My Random Forest regression learner is failing at 10% because of this
ERROR Random Forest Learner (Regression) 2:117 Execute failed: java.lang.StackOverflowError
I believe this is happening with one particular file, as another table is successful, even though they are derivatives of the same dataset and contain the same features (22) and similar number of rows (~60,000). I’m attempting to understand why this one file seems to always produce this error UNLESS I take it down to 3 or 4 features, but I can’t find anything on this error to understand why it’s happening on this file. Any ideas? Attached is a screenshot of the two basic workflows, which are not the neatest, but I’m curious what is causing this, even if it’s upstream related.
In this case the successful RFL (top) has almost 2x more rows than the unsuccessful RFL.
I have not seen this error until after I updated to 3.7 (today), but admittedly I hadn’t tried it on the problematic table before updating.
Note: The problematic file is a .tsv, and the successful file is a .csv. Could it really be that simple? I am converting to test and will update.
Update: a .csv of the file did not fix the error.
Second update: Attempting from the base files also produces the same error pattern. I’m really looking for what the stack overflow error could mean and why my one file is causing it!
You could try to apply missing values and see how that goes, and also check if there are not strange NaN values, then the question is if it is with every 3-4 variables that the tree fails or can you nail down the column that is causing it.
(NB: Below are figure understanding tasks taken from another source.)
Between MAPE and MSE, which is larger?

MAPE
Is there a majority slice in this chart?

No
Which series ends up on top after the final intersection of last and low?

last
And you could check the domain calculator and see if it covers every value.
And which normalization function do you use?
You were spot on thank you! I have accidentally called a table with missing values and all is fixed.
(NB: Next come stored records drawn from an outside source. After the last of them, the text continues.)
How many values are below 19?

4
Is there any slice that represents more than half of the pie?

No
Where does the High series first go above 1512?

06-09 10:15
Any thoughts why would missing values cause this specific error? I don’t even see it from other people when I search for it.
Stack overflow errors are thrown when “an application recurses too deeply.”
My guess is that something in the Random Forest algorithm gets caught in an infinite recursive loop with the missing values.
Thank you, I feel like this makes sense and now I know what to look for if I receive this error again. So happy to have this solved, I was pulling my hair out for a few hours
Hi @JPE, can you mark @mlauber71 's post as the solution? This will help when people search for similar problems in the future.
I use min-max 0 to 1 normalization
Yes thank you for pointing out to do that, very helpful!
would it be possible for you to share the workflow with me, so I can debug the code and find out what is happening.
If that is not an option, could you please post the entry in the KNIME log that relates to the error (it should contain a stacktrace).
Both normalization and missing values should not pose a problem to the RF Learner, as it is invariant to normalization and has built-in means to deal with missing values.
Thank you for your help and kind regards,
Yes, how would you like me to share this?
If possible in this thread although I fear that the workflow might exceed the upload limit.
Could you otherwise send me a private message with a link to a dropbox/google drive folder containing the workflow?
This topic was automatically closed 7 days after the last reply. New replies are no longer allowed.